To view the source version of this press release, please visit https://www.newsfilecorp.com/release/265168

FAQ

How much did Genix Pharmaceuticals (GENX) raise in its private placement?

Genix Pharmaceuticals raised $100,000 through the issuance of 2,000,000 units at $0.10 per unit.

Who participated in Genix Pharmaceuticals' September 2025 private placement?

The private placement was entirely subscribed by two company insiders: Mr.
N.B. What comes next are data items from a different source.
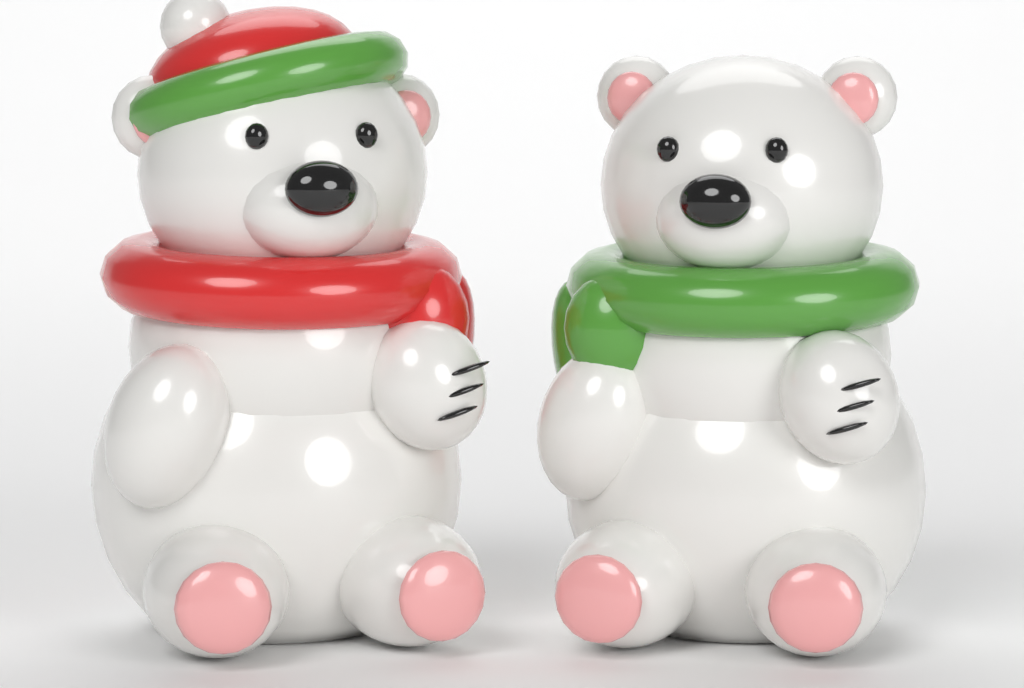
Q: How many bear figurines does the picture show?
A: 2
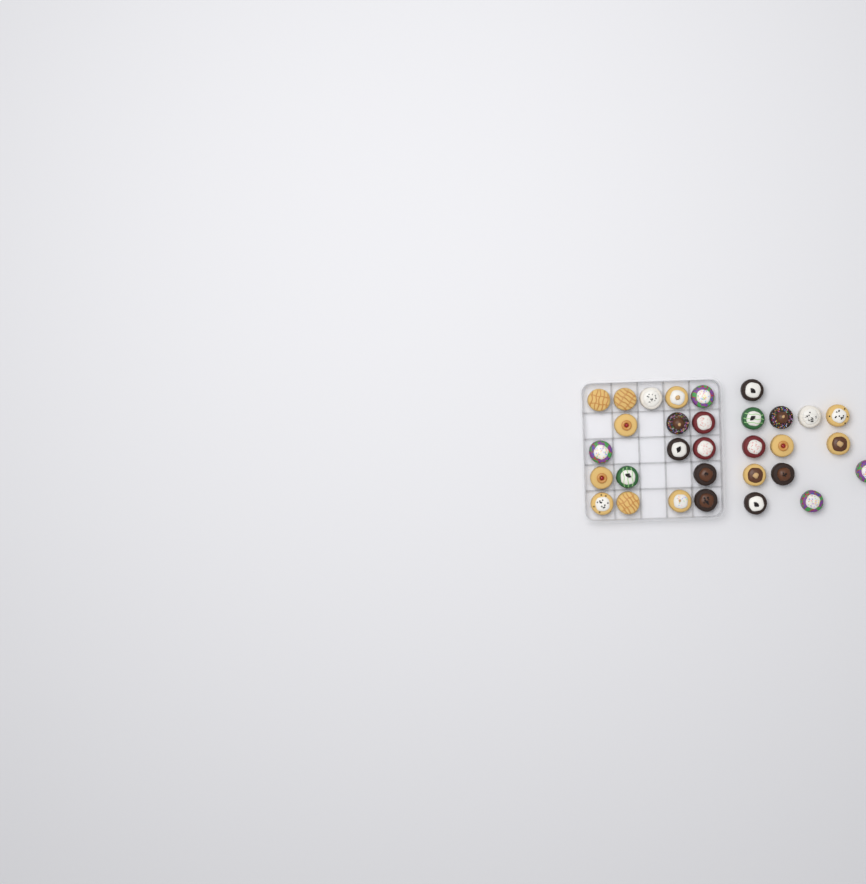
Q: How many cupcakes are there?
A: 31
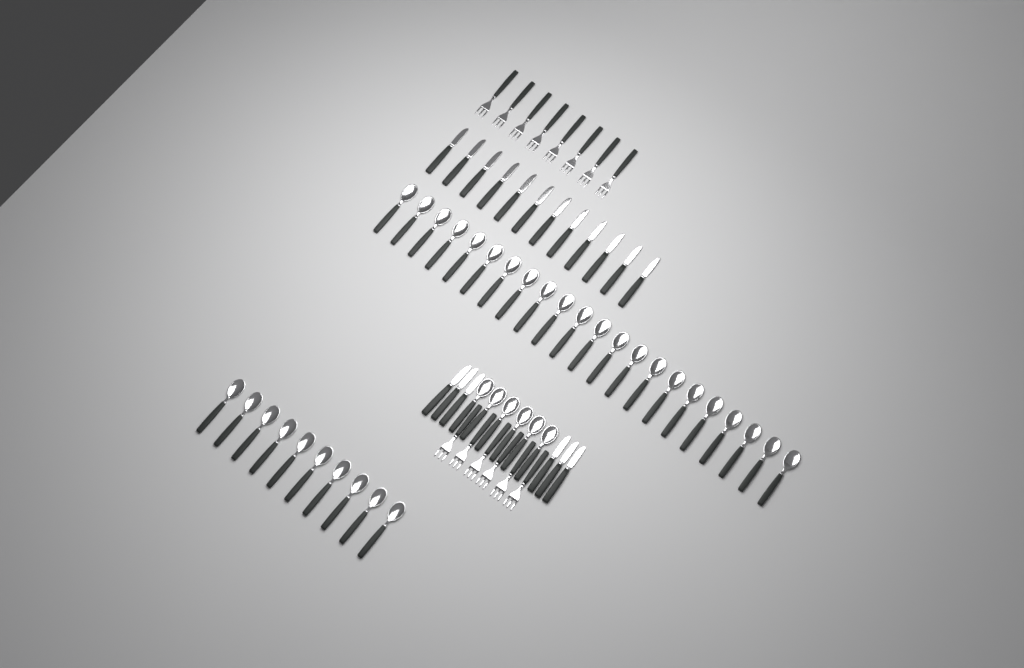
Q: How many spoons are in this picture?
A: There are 38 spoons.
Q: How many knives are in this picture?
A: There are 18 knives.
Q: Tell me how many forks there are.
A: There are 14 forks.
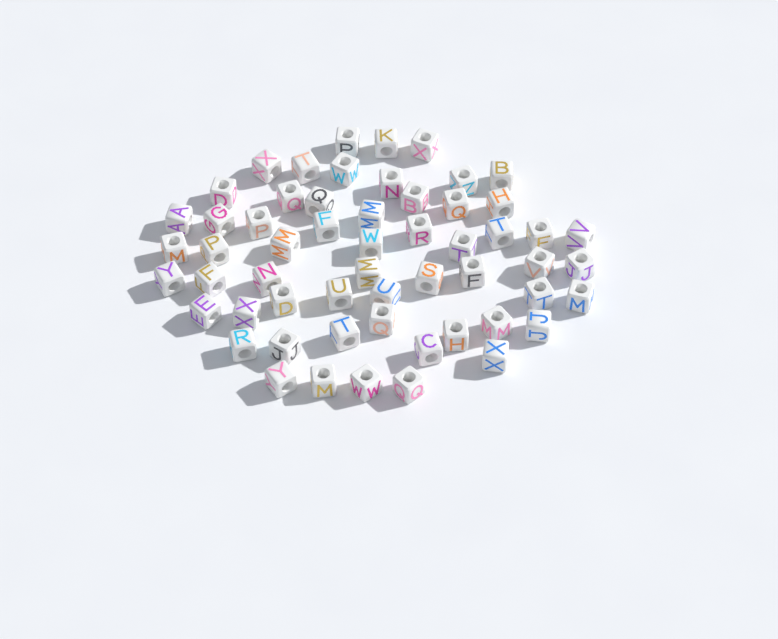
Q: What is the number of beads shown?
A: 57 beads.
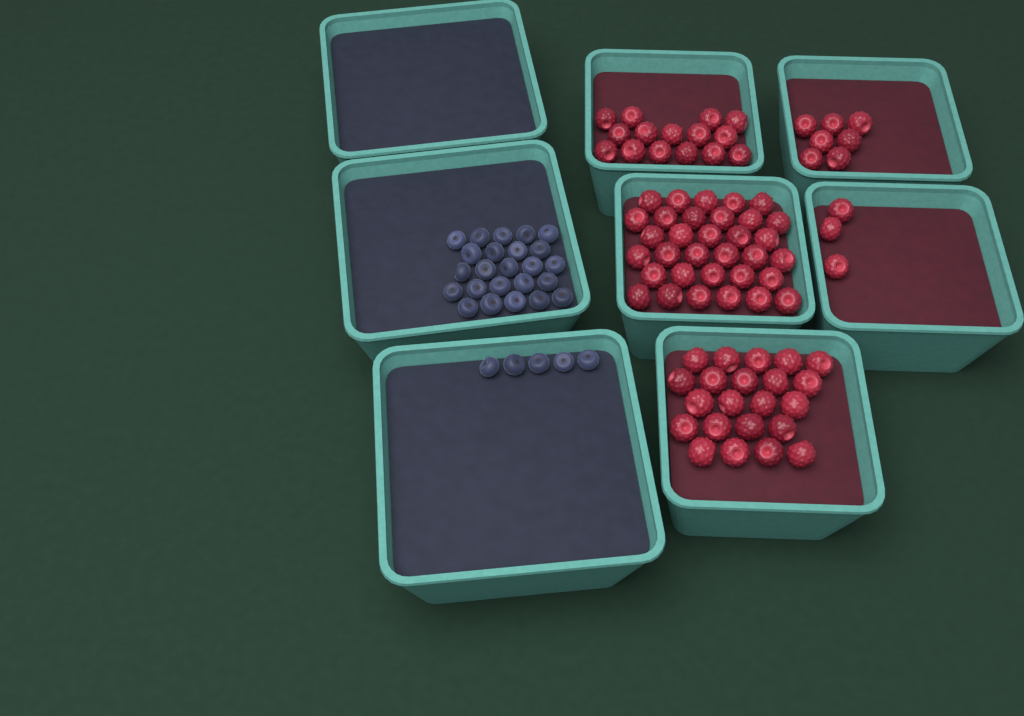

Mahmoud S. Aziz (President & director) and Mr. Sina Pirooz (CEO & director).

What are the terms of GENX's warrant offering in the September 2025 placement?

Each warrant entitles holders to acquire one additional share at $0.10 per share for a two-year period, expiring on September 04, 2027.

How will Genix Pharmaceuticals use the proceeds from the private placement?

The proceeds will be used for general working capital and potential funding for new products.

What is the hold period for securities issued in GENX's private placement?

All securities issued are subject to a hold period of four months and one day from their date of issuance.